In this example a system job is submitted requesting a specific set of nodes. The job is submitted with the FRAGMENT flag, which will split the job up and run one job per distinct allocated host. Three triggers are then attached to each of those jobs:
#!/bin/sh echo nothing | msub -l nodes=ALL,walltime=10:00,flags=NORMSTART:SYSTEMJOB:FRAGMENT,\ trig=atype=exec\&action=/tmp/diag.sh\ \$HOSTLIST\&etype=start\&sets=DIAG,\ trig=atype=exec\&action=/tmp/step.sh\ \$HOSTLIST\ \$DIAG\&etype=start\&requires=DIAG\&sets=good.\!bad,\ trig=atype=internal\&action=job:-:complete\&etype=start\&requires=good
Create a reservation on a node that has five successive job failures to block the node from running any other jobs until the problem is resolved.
NODECFG[DEFAULT] TRIGGER=atype=internal,action="node:-:reserve",etype=threshold,threshold=statistic[successivejobfailures]>5,multifire=true
To reset the trigger and release the reservation, clear out the metric.
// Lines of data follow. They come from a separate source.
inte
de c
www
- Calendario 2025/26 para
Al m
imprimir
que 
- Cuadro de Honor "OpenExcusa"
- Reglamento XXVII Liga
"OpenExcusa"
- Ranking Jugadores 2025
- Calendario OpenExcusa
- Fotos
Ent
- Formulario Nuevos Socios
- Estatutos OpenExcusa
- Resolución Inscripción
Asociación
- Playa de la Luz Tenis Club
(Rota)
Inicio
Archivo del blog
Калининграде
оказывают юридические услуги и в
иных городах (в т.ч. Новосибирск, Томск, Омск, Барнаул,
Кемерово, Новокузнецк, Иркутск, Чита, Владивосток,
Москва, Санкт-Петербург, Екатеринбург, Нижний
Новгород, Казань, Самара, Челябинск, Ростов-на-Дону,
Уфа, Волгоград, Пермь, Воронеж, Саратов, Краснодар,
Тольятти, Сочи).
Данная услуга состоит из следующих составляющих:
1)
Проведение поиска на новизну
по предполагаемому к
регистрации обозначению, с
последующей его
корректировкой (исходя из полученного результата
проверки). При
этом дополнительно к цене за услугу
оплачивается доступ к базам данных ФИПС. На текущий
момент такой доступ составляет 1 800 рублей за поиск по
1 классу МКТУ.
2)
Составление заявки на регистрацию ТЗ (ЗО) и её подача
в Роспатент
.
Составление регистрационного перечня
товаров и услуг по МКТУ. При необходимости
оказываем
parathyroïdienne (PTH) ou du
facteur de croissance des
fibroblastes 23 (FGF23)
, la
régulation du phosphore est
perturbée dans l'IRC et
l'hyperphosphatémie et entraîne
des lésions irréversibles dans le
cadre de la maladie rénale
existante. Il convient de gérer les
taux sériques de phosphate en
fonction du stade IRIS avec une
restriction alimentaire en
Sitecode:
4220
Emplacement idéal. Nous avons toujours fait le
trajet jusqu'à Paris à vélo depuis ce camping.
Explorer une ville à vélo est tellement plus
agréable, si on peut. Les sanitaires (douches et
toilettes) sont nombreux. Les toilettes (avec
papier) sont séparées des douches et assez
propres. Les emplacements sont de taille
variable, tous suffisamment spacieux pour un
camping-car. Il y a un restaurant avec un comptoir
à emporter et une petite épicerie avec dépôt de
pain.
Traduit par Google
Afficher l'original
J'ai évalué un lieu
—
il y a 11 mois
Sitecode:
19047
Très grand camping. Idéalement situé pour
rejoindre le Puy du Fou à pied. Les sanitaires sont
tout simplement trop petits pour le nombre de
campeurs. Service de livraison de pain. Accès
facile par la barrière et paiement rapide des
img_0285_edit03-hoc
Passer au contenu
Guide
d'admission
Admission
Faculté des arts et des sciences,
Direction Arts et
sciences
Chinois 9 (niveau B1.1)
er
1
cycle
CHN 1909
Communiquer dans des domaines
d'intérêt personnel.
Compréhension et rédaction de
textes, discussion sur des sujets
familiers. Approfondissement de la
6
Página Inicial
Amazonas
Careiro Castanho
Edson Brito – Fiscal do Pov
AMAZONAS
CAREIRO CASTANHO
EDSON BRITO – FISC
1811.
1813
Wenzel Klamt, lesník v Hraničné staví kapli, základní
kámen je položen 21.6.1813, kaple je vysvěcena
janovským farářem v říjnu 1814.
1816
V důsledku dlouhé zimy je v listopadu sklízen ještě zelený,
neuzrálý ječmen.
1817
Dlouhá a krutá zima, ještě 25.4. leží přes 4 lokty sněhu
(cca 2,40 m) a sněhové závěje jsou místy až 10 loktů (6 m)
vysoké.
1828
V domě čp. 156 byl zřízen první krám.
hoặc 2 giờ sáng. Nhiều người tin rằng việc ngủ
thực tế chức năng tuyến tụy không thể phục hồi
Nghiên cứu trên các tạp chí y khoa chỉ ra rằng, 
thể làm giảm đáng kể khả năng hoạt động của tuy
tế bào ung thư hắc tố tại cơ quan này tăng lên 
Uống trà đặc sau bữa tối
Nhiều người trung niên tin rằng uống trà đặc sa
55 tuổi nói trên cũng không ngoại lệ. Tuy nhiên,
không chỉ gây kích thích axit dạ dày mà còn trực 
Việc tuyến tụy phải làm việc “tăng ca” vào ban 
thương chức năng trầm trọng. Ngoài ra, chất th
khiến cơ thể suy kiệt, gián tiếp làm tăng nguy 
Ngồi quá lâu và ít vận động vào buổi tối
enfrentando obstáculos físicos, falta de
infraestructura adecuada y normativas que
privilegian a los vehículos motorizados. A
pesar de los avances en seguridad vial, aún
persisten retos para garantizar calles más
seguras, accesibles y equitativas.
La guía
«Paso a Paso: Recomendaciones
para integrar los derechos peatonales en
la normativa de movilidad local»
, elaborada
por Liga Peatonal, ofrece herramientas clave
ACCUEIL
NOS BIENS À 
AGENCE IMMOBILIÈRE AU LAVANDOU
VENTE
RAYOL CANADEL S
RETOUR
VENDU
This is done by either restarting Moab with mschedctl -R or modifying the reservation to grant yourself access and running a job inside of it.
You can specify an RSVPROFILE on an internal node trigger reservation action.
NODECFG[DEFAULT] TRIGGER=atype=internal,action="node:-:reserve:rsvprofile=<rsvprofile_name>"
Two new internal actions (for kicking off overcommit and green migrations) can be attached to triggers, which allow for greater scheduling flexibility.
TRIGGER=atype=internal,etype=<whatever>,action=sched:-:vmmigrate:[rsv|green|overcommit]
These three options still need to be enabled in moab.cfg and in moab.lic.